**TASKS FOR THIS EXERCISE:**
[a] Reproduce the rows line for line, from the very first row down to the one containing "cap sur l’IA et la transformation", with both ends included.
[b] Continue the discussion of which Boolean expression is not a tautology, starting after its last sentence.

**PAGE TEXT:**
= = = =

# ISRO2017-22

4.1k views

Which one of the following Boolean expressions is NOT a tautology?

1. $((a \rightarrow b) \wedge (b \rightarrow c)) \rightarrow (a \rightarrow c)$
2. $(a \leftrightarrow c) \rightarrow (\sim b\rightarrow (a\wedge c))$
3. $(a\wedge b \wedge c)\rightarrow (c \vee a)$
4. $a\rightarrow (b\rightarrow a)$

$A.\ \ ((a \rightarrow b) \wedge (b \rightarrow c)) \rightarrow (a \rightarrow c)$

$\equiv (( \sim a \vee b) \wedge (\sim b \vee c)) \rightarrow (\sim a \vee c)$

$\equiv \sim (( \sim a \vee b) \wedge (\sim b \vee c)) \vee (\sim a \vee c)$

$\equiv (( a \ \wedge \sim b) \vee ( b \wedge \sim c)) \vee (\sim a \vee c)$

$\equiv (\sim a \vee ( a \ \wedge \sim b) )\vee( ( b \wedge \sim c) \vee c)$

$\equiv( (\sim a \vee a )\wedge(\sim a \vee \sim b) )\vee( ( b \vee c) \wedge( \sim c\vee c))$

$\equiv(T\wedge(\sim a \vee \sim b) )\vee( ( b \vee c) \wedge T)$

$\equiv\sim a \vee (\sim b \vee b) \vee c$

$\equiv\sim a \vee T \vee c$

$\equiv T$

$B.\ \ (a \leftrightarrow c)\rightarrow (\sim b \rightarrow(a \wedge c))$

$\equiv ((a \rightarrow c)\wedge(c \rightarrow a))\rightarrow ((\sim b \rightarrow(a \wedge c))$

$\equiv \sim((\sim a \vee c)\wedge(\sim c \vee a))\vee (( b \vee (a \wedge c))$

$\equiv\sim (( a \wedge c)(\sim a \wedge \sim c) )\vee (( b \vee (a \wedge c))$

$\equiv (( a \wedge \sim c)\vee(\sim a \wedge c) )\vee (( b \vee (a \wedge c))$

$\equiv (( a \wedge \sim c)\vee c (\sim a \wedge a) )\vee b$

$\equiv (( a \wedge \sim c)\vee c\vee b$

$\equiv a \vee b \vee c$

$C. \ \ (a\wedge b \wedge c) \rightarrow(c \vee a)$

$\equiv \sim(a\wedge b \wedge c) \vee (c \vee a)$

$\equiv \sim a \sim b \sim c \vee c \vee a$

$\equiv (a\vee\sim a )\vee \sim b \vee(\sim c \vee c)$

$\equiv T\vee \sim b \vee T$

$\equiv T$

$D.\ \ a\rightarrow (b\rightarrow a)$

$\equiv\sim a \vee (\sim b \vee a)$

$\equiv(\sim a\vee a)\vee \sim b$

$\equiv T \vee \sim b$

$\equiv T$

Hence, Option(B) $(a \leftrightarrow c)\rightarrow (\sim b \rightarrow(a \wedge c))$ is the correct choice.

selected by

for A → B condition to be invalid we have to show that B is false when A is true.

So we assume that A ( left side of  → ) is true,  then we note the value of B (right side of  )  if it is false then A → B is not a tautology .

= = = =

**DATA EXTRACTS:**
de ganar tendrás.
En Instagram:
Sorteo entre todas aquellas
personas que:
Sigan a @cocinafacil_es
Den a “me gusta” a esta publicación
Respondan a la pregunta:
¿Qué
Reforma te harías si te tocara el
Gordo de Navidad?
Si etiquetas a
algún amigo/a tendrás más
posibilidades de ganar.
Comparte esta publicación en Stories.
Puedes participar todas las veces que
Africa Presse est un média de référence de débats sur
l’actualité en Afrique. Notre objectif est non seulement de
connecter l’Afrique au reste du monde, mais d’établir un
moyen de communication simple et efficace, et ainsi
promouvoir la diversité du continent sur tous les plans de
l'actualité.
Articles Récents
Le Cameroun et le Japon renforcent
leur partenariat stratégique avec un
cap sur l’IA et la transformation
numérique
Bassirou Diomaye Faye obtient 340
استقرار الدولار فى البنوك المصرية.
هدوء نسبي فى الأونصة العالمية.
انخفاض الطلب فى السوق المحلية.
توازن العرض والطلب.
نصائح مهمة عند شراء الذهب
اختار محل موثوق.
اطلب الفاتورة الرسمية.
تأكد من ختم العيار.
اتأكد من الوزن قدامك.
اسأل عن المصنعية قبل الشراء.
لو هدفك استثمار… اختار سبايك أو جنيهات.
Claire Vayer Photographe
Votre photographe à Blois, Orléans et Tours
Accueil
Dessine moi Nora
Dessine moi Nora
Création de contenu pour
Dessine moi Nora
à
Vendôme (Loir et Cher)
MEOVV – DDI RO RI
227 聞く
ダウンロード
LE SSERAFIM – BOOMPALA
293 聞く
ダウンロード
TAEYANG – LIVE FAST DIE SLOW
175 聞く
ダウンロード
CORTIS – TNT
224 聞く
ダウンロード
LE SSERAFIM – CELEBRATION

= = = =

**EXPECTED OUTPUTS:**
[a]
de ganar tendrás.
En Instagram:
Sorteo entre todas aquellas
personas que:
Sigan a @cocinafacil_es
Den a “me gusta” a esta publicación
Respondan a la pregunta:
¿Qué
Reforma te harías si te tocara el
Gordo de Navidad?
Si etiquetas a
algún amigo/a tendrás más
posibilidades de ganar.
Comparte esta publicación en Stories.
Puedes participar todas las veces que
Africa Presse est un média de référence de débats sur
l’actualité en Afrique. Notre objectif est non seulement de
connecter l’Afrique au reste du monde, mais d’établir un
moyen de communication simple et efficace, et ainsi
promouvoir la diversité du continent sur tous les plans de
l'actualité.
Articles Récents
Le Cameroun et le Japon renforcent
leur partenariat stratégique avec un
cap sur l’IA et la transformation

[b]
a)     ((a → b) ^ (b → c)) →  (a → c)

left side of   '→'   is ((a → b) ^ (b → c)) which we assume to be true . for this to be true     both (a → b)  and (b → c) must be true. now if 'a' is false then right side (a → c)  is true so there is need to check bcoz we have to show right side as false in case of fallacy

let 'a' is true then 'b' and  'c' must be true for left side ((a → b) ^ (b → c)) to be true .now as 'a' and 'c' is true (a → c) is true.

so it is a tautology.

c )    (a^b^c)→(c v a))

for left side (a^b^c) to be true 'a' ,'b' and 'c' must be true so right side (c v a) is also true.so it is a tautology.

d)     a→(b→a)

for left side to be true 'a'  must be true then (b→a) is also true bcoz we assume 'a' to be true.  so it is a tautology.

b)     (a ↔ c) →(~b→(a^c))

for left side to be true both ' a' and ' c' either be true or  false.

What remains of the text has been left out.